Casting Crowns; Casting Crowns

I embarked on a vacation from the Lutherans in May of 2004. The Wallace Memorial Presbyterian Church needed me. Until June 23, 2009, the members of Wallace congregated in the auditorium of a local high school while they constructed a brand new building across the street from the University of Maryland. You may infer from the previous sentence that the job description of their Church Musician didn’t require the skills of an organist. They needed a pianist.

The music format on a Sunday morning at Wallace usually calls for between two and four hymns and a pairing of two praise songs with me, at the piano, a guitar or two, perhaps an upright bass player and any number of singers. When I first started as Church Musician with this congregation, I had no history to speak of with praise songs. So I started attending an evening worship service in downtown Washington, D.C., with my friend B. He played drums with a praise band for a congregation comprised of young Christians who attended George Washington University, a few short blocks from the White House, and Georgetown University, a few long blocks from the White House. Over the course of many months of Sunday evenings, I began to acquaint myself, and develop the beginnings of a comfort level, with this new sacred music style.

One warm fall Sunday evening, after worship, one of the students talked to me about a Christian concert he had attended a few nights before that featured Casting Crowns. Casting Crowns? Who’s that? “You haven’t heard of them?” No, but I’m pretty new to the realm of contemporary Christian music. Where are they from? “They are a praise and worship band at a church in Atlanta, GA, and, despite being hot on the current contemporary Christians music scene, they are committed to their music ministry at their home church. They are there every Sunday.” Are they good? “Oh, baby.”

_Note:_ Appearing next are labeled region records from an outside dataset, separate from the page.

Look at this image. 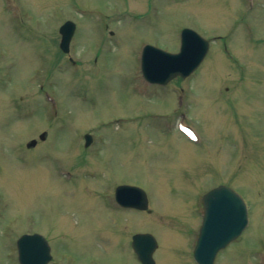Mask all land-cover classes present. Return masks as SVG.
<instances>
[{
  "label": "rangeland",
  "instance_id": "1",
  "mask_svg": "<svg viewBox=\"0 0 264 264\" xmlns=\"http://www.w3.org/2000/svg\"><path fill=\"white\" fill-rule=\"evenodd\" d=\"M68 19L77 27L67 54ZM185 27L211 43L180 104L176 81H144L141 52L177 51ZM0 86V264H19L17 241L31 231L76 264H96L97 253L137 264L99 226L121 182L148 196L133 230L154 235L159 264H197L201 198L219 183L244 198L249 223L215 264H264V0H0ZM230 98L245 111V156L222 130ZM183 114L197 142L179 131ZM43 130L49 139L27 148Z\"/></svg>",
  "mask_w": 264,
  "mask_h": 264
},
{
  "label": "water",
  "instance_id": "2",
  "mask_svg": "<svg viewBox=\"0 0 264 264\" xmlns=\"http://www.w3.org/2000/svg\"><path fill=\"white\" fill-rule=\"evenodd\" d=\"M76 24L68 20L61 27L60 47L70 51V43ZM210 42L192 28L181 32V46L178 52H168L147 44L142 51L141 69L144 77L153 83L166 84L171 79L187 77L201 64L209 50ZM46 136L41 134L43 139ZM91 136L87 135L89 145ZM31 140L28 146L35 145ZM129 193L128 205L140 209L148 207L146 192L138 186L122 185L118 194ZM119 197V196H118ZM125 203V204H127ZM204 216L194 255L199 264H214L219 250L235 240L248 224L247 206L242 197L229 186L222 184L208 191L202 198ZM20 264H47L50 250L45 237L39 233L23 234L18 239ZM134 247L139 258L146 264H152V254L156 248L155 237L151 234H136Z\"/></svg>",
  "mask_w": 264,
  "mask_h": 264
},
{
  "label": "flooded vegetation",
  "instance_id": "3",
  "mask_svg": "<svg viewBox=\"0 0 264 264\" xmlns=\"http://www.w3.org/2000/svg\"><path fill=\"white\" fill-rule=\"evenodd\" d=\"M173 81H176V84L173 85V87H175L173 91H174L175 95L179 98L180 94L183 93V91H184V88L181 86V83L183 82L182 79L172 80L166 85H154V86L155 87L158 86L159 88L167 87ZM235 86L239 87V84H235ZM0 88H1V86H0ZM158 92H162V91L159 90ZM230 99L231 100H229V101H225V103H227V105L223 102L224 100L222 101V103L225 104L228 111L230 110V112L232 113V115L234 117L232 116V119H230V123L228 122L227 125L222 128V130L224 131V136L226 137V140L229 142V145H233V144L235 145V147L232 149V154L233 155L235 154L238 157L242 156V155L245 156L247 149L245 146L246 144H245V139H244V135H245L244 132L247 128L245 126H242V124H240V117H241L240 115L245 114V111L242 109H237L236 106H238V103L235 104V102H234L235 100L232 98H230ZM176 106H177V104L174 105L173 108H176ZM43 132H46V136L43 139L38 138V141L35 143V145L32 147V149L37 148L38 146H40L41 144H43L44 142H46L49 139L50 131L48 132L47 130H43L41 133H39V137ZM237 147L241 148L239 152H237V150H236ZM87 148H89V147H87ZM87 148L85 149V151L87 150ZM225 163H226V161H225ZM225 172H223V173H225ZM219 175L220 174H218L216 176L218 177ZM212 176L215 177V175H212ZM121 183H126V182H121ZM115 186H117V185H115ZM108 210L109 211L111 210V212H110V216H109L108 220L106 221V224H99V226H100L101 230L102 229L104 230V228H105L106 229V230H104L105 235L110 237V239H109L110 242L108 244H109V247L111 246V248H112L111 251H113V250L117 251V253H119V257H121V256L124 257L127 254H129L133 259H135L137 261V264H144L142 261L139 260L137 254L135 253L134 247H133V236L136 233L133 230L134 222H133V213L132 212L134 211V208L124 207V206L120 205L118 203V201L116 200L115 190H114V192L112 193V197H111V205H110V207H108ZM34 232H36V231H34ZM112 235L114 237H112ZM47 241H48V239H47ZM48 244H49V250H50V254H51V259H50L48 264H76V262L74 261L76 254L72 253L70 250H67V249H63L62 251H60L58 249V251H56L54 254L52 245L49 241H48ZM158 248H159V245L157 246L156 250ZM101 249H102V247H101ZM156 250H155V252H156ZM155 252L153 253V258H154L153 264H159L157 262V260L155 259ZM61 258H63V259H61ZM95 258H96V264H103L104 260H105V262L108 261V264H111L109 262L111 257L109 259H104V258L100 257L99 253H97L95 255ZM119 264H127V263H125L123 261V259H121Z\"/></svg>",
  "mask_w": 264,
  "mask_h": 264
}]
</instances>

So I downloaded their only album at the time called - what else? - “Casting Crowns”. Their high-energy musical drive would generally do the trick for the younger Christian crowd. I DID enjoy it, by the way, though I’ve already talked at length on this blog about my fondness for everything acoustic; there’s not much that’s acoustic here. The words tugged at my ears.

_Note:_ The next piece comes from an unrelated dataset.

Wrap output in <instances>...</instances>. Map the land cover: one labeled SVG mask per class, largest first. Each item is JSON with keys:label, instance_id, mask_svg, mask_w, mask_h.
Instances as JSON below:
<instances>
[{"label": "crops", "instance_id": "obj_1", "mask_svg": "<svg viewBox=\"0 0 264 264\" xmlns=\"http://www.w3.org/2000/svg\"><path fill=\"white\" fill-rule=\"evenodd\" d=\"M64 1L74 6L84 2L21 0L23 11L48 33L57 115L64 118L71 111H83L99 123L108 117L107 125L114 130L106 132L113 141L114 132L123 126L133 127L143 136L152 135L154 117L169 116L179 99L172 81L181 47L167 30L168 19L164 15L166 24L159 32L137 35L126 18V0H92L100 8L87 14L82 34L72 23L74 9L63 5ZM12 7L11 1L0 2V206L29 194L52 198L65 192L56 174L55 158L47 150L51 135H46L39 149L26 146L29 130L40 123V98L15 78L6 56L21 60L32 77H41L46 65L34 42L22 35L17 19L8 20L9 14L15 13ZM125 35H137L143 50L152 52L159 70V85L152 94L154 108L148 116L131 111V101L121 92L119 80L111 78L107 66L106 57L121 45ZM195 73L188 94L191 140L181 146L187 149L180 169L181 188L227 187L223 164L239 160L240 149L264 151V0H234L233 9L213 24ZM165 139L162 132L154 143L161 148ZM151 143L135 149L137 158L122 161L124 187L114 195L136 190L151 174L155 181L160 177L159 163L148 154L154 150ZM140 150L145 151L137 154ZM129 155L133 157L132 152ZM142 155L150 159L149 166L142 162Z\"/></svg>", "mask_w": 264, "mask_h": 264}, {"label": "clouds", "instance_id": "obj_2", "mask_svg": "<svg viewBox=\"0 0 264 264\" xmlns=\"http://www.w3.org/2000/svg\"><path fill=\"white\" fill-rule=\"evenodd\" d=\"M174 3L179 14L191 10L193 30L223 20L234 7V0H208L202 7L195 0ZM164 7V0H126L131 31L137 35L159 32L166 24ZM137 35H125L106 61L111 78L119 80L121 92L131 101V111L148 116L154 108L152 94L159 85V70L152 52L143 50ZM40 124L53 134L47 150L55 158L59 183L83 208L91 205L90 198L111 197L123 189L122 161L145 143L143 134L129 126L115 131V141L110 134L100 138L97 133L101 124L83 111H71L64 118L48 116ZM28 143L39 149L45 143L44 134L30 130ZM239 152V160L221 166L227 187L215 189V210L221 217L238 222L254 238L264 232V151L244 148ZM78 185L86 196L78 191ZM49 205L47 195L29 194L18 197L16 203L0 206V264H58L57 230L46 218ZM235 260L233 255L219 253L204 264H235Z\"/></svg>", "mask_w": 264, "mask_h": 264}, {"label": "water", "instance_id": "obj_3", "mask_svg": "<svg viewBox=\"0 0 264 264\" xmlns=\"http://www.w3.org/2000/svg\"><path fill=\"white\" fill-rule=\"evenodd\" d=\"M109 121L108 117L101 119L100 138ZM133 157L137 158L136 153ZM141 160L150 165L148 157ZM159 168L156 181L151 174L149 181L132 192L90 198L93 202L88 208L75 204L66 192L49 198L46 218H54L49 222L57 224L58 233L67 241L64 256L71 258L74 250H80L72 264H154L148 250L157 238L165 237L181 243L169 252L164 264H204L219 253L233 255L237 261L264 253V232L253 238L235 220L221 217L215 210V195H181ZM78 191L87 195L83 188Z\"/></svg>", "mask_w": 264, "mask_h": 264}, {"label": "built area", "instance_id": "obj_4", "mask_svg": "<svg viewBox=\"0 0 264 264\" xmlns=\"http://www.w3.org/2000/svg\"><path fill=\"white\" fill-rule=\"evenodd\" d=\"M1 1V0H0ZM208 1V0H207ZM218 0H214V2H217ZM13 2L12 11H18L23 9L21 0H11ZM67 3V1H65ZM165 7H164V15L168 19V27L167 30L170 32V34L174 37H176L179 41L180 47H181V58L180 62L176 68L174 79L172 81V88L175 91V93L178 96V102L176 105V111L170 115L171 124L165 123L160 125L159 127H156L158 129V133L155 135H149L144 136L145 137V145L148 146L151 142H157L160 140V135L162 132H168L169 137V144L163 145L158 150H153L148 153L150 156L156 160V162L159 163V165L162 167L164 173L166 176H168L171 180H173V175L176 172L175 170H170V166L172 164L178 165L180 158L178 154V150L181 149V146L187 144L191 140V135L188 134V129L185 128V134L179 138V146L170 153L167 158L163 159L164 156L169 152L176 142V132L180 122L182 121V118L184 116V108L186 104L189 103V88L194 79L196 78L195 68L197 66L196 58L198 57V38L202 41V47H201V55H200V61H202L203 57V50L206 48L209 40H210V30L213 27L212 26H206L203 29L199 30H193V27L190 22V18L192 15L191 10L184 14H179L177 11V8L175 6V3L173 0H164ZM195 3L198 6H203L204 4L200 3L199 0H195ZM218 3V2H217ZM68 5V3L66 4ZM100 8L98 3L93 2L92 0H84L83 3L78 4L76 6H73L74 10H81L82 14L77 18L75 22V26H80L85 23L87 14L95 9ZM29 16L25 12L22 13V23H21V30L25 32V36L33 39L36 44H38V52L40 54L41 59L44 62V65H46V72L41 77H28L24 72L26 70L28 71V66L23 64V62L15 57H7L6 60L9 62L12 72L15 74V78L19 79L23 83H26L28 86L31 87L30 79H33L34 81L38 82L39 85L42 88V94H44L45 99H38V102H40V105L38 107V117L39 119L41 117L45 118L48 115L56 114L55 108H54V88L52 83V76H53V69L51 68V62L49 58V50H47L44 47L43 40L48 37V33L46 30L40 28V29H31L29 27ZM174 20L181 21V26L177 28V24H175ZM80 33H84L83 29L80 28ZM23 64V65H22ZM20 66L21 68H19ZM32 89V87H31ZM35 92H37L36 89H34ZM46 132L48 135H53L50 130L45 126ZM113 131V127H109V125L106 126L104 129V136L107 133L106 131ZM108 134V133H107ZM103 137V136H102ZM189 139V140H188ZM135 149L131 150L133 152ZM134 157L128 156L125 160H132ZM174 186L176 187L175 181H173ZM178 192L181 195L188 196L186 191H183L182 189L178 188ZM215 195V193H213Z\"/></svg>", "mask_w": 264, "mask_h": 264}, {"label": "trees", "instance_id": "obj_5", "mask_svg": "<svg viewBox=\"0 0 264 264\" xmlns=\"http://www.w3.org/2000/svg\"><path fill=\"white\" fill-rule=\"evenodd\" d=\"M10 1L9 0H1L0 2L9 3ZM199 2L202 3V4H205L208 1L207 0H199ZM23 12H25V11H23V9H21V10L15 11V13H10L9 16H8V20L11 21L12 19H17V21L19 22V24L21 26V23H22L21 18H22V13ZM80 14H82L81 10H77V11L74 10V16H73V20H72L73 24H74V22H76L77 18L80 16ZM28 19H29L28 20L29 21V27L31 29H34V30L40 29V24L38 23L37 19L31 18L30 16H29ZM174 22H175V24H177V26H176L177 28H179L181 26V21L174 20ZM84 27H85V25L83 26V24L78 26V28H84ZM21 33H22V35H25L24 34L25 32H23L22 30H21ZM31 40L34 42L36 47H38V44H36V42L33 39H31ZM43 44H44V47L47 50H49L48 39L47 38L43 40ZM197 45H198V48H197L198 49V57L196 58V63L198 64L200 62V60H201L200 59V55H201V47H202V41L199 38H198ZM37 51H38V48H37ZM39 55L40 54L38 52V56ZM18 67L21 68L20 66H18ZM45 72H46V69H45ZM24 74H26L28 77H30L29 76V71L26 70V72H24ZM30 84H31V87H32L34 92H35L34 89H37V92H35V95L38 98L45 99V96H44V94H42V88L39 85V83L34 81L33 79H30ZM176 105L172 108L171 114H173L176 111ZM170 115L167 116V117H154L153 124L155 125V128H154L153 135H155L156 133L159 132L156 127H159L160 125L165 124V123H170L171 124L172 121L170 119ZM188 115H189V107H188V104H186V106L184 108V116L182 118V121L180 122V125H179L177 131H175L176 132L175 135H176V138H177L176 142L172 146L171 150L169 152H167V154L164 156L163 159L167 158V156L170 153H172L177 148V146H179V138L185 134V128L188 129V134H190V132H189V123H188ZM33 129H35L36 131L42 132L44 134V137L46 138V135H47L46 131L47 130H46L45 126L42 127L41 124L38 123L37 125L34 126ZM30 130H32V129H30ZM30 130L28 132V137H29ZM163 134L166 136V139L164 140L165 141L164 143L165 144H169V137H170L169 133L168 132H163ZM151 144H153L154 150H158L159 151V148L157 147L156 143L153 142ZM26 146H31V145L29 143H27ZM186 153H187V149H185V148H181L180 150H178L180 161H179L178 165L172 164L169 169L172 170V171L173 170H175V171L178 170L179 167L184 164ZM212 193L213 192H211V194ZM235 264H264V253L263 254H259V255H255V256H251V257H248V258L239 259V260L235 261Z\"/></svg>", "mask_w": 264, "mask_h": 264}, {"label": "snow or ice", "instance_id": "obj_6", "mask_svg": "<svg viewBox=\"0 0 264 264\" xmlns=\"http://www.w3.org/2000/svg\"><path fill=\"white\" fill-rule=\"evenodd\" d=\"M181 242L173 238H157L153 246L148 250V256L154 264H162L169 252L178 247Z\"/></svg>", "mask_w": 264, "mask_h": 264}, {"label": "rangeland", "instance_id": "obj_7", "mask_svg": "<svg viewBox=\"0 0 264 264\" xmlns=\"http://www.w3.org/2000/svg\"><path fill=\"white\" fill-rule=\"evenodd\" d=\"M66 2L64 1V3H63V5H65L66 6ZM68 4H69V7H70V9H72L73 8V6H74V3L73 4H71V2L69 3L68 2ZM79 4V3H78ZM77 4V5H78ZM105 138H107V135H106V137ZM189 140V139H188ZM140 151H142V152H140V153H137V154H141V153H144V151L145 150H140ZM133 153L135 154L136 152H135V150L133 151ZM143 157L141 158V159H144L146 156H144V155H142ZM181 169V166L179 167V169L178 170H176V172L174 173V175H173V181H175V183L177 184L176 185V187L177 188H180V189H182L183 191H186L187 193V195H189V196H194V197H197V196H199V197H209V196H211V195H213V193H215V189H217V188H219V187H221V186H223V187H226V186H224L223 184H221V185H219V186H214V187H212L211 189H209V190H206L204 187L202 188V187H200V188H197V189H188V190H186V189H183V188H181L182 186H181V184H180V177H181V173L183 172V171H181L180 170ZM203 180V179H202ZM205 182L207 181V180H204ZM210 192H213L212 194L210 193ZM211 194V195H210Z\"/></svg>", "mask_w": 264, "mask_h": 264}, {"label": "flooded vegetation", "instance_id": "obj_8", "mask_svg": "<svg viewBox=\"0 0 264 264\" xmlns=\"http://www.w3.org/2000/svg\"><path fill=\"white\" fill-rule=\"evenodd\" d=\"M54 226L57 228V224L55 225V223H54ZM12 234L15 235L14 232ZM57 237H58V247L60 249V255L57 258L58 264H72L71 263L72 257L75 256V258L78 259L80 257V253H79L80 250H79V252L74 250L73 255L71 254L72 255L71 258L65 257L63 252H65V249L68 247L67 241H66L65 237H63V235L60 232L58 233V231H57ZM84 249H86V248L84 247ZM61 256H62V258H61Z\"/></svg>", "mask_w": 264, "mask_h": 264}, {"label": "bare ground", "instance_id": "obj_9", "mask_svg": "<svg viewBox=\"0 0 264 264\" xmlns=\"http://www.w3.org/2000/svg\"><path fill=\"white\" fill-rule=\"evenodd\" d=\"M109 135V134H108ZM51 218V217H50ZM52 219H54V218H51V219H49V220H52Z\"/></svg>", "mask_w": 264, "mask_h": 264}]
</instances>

Steven Curtis Chapman co-produced this album, having heard an earlier self-produced album by Casting Crowns. The songs that Mr. Chapman records for his own albums tend to be reactionary and thoughtful in nature. He evaluates events that he has experienced and reflects on how they impact his faith. Mark Hall, who leads the band and writes their songs, composes a harder-hitting message, convicting the listener, if successful, to walk a more righteous path. Not very many hymns or songs of praise accomplish this task with a high degree of success.

The message of Mr. Hall and his band definitely speak to a specific audience: young people, early in their Christian walk, needing examples by which to live their faith. That’s a fairly narrow demographic to engage.

What if his people prayed

And those who bare his name

Would humbly seek his face

And turn from their own ways?

What if the life that we pursue

Came from a hunger for the truth?

What if the family turned to Jesus

Stopped asking Oprah what to do?

Powerful words. They border on idealism. Or, maybe they’re neck deep in idealism. Did Christ work with idealism? I think that he did. The expectations that He set forth for us as Christians put the bar pretty high. So high that it’s unattainable. That makes it uber-idealism. Or super-idealism.

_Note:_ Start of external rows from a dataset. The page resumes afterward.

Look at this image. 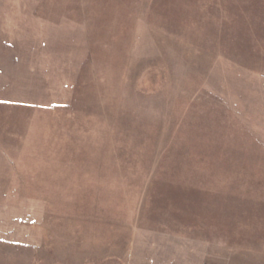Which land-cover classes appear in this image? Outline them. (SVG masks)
<instances>
[{
	"label": "rangeland",
	"instance_id": "obj_1",
	"mask_svg": "<svg viewBox=\"0 0 264 264\" xmlns=\"http://www.w3.org/2000/svg\"><path fill=\"white\" fill-rule=\"evenodd\" d=\"M103 22L112 57L102 56L101 41L98 56L78 65L81 113L53 111L51 99H74L55 95L70 81L63 42L74 50ZM51 33L59 36L56 69L48 67ZM26 40L45 50L38 69L52 84L36 102L50 110L26 102L29 70L7 59L0 219L10 258L0 264H264L256 233L234 241L241 246L207 238L186 224L198 219L173 217L190 197L165 187L192 178L216 193L233 190L234 161L203 159L207 136L213 148L254 140L264 151V0H0V49L22 50ZM236 124L247 134H233ZM219 125L230 128L225 136Z\"/></svg>",
	"mask_w": 264,
	"mask_h": 264
},
{
	"label": "trees",
	"instance_id": "obj_2",
	"mask_svg": "<svg viewBox=\"0 0 264 264\" xmlns=\"http://www.w3.org/2000/svg\"><path fill=\"white\" fill-rule=\"evenodd\" d=\"M97 25H100L99 28L95 26L94 31L90 33L87 32V38L86 40L84 39L85 42L84 40H81V42H76L77 45L74 50L71 49L70 41L63 42L64 47H61V49L64 48V50L69 51V56L66 59L65 67L70 69V81L67 84L66 89H63V92L59 91L60 87L58 88V90L55 87V95L62 97L64 94L65 97H73L74 99L72 103H70L69 105L64 104V106H61V103H55L51 99V102L47 104L51 107L53 111H56L57 109L62 107L65 108V111L71 116H75L76 114L78 115L81 113V110L77 107L78 104L76 94H78L79 89L82 88L84 80H78V78H75L74 73L77 71V68H79L78 65L86 66L87 64H89V61H92V56H95L96 58V56H98L97 52L103 50V46L98 49V43H100L101 41H104L105 43L107 52H105V50L103 51V57L104 53L109 52L108 46L111 45V37L109 36L110 24H108V22H103ZM98 32H101L103 35H99ZM51 37L55 41V43L51 44L47 53V56L50 58V63L48 67L55 68L58 66H56L55 64L56 55L54 51L56 52L58 48L59 36L57 35V33H51ZM8 48L9 51H4L0 49V66H3L4 63H7V59H9V64H11L12 61V66L16 69H19V65H23L24 67L26 66L29 72L26 88L24 91V99L33 107L43 109L44 103H38L39 101L36 102V97H39L40 92L44 89H48V85L52 84L41 80L40 70L38 69L41 66L39 64V59L43 56L42 52L45 50L41 49V46L28 43L27 40L25 41V46L22 50H18L12 45H8ZM123 48L124 47L118 49L120 55L123 54V52L125 51V48ZM108 56L110 58L112 57L110 52ZM110 58H105V61H109ZM74 59L75 63L78 64H73ZM50 75L53 76L54 73L52 72ZM88 75H91L90 71ZM75 82H77L76 85ZM87 86L88 84H86V88ZM73 91L74 95H72ZM49 95H51L50 92ZM44 109L50 110V108L48 107ZM219 126L221 127V125ZM219 126L217 128L220 132H218L217 135L221 134L225 136V132L227 133L228 131V125L222 126L221 128ZM235 127L236 129H233L231 131H233L232 133L235 134L237 137H241L243 134H247L242 133V129L239 125L236 124ZM228 129L230 130L229 127ZM244 139H246V141L248 140L247 137H245ZM242 141L239 140L237 144L235 143L236 145L229 144L228 141H225L221 144L219 143V145L213 148L214 143L211 141V137L207 136V138H204L205 149L204 153L201 154L205 161H208V157H213V159L215 160L221 158V162L223 160H226L229 164L234 161L233 163L235 165L233 168L232 175L234 181L232 191L225 189L220 190L219 193H216V191H213V189L211 188H203L202 186H199L192 178H189V180L170 178L169 182H165L167 185H165V187H167V190H174L175 192H177L178 196L181 199H186L190 197L188 202H181L179 206H175V212H173V217H175V219L180 220V222H183V220L186 218H189L190 220L198 219V221L194 224H186H188L189 226H194L200 229L201 231L203 230L204 235L206 233L208 236L207 238H210L211 240H213L216 235L222 236L223 242L230 246H241L242 244L240 245L239 243H234V241H241L244 239V237L247 239L249 238V236H251L254 239V233H256V240L258 239L259 241H261V238L262 240H264V151L262 150L260 143L254 140L248 145V147H246V149H244L245 142ZM214 166L216 167L217 165ZM180 209H182V212ZM185 209L186 211H188V214L184 212ZM191 211H196L200 214L192 215L190 214ZM211 223H214L217 227L222 226V228L209 229ZM1 225L2 224L0 219V263H2L1 261L5 258V256L6 260L10 258L9 254L5 252L6 250H4L5 247L3 246V244H7V241L4 239V237H6L5 231L2 230ZM10 244L16 246L15 242H10ZM259 246L260 244H257V247ZM12 250L13 252L10 253V255H12V259H16V254L14 255V252H16L15 247ZM225 256L229 257L228 260L230 261L233 258V255L228 254ZM118 263L119 262H117V260H113L108 264ZM31 264L41 263L32 262Z\"/></svg>",
	"mask_w": 264,
	"mask_h": 264
}]
</instances>
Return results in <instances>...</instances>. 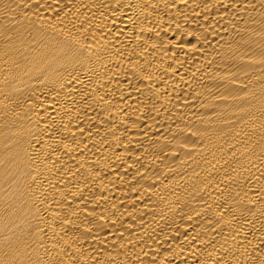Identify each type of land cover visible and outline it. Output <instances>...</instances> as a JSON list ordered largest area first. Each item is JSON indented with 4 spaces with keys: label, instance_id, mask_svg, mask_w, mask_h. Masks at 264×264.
Instances as JSON below:
<instances>
[{
    "label": "bare ground",
    "instance_id": "1",
    "mask_svg": "<svg viewBox=\"0 0 264 264\" xmlns=\"http://www.w3.org/2000/svg\"><path fill=\"white\" fill-rule=\"evenodd\" d=\"M0 264H264V0H0Z\"/></svg>",
    "mask_w": 264,
    "mask_h": 264
}]
</instances>
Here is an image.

Anyway, these songs don’t seem to fall under the category of “praise song”. They would fail to induce the appropriate atmosphere for a worship setting. I don’t know if the songs accomplish the task that the composer intends. It appears to me that the likely fans of this band and their songs would have progressed beyond the messages that the songs supply. So let me say once again: I don’t know if the songs accomplish the task that the composer intends. But I love that they try.

Credits: To Casting Crowns, for reaching out to a young generation that has a hard time deciding what they like.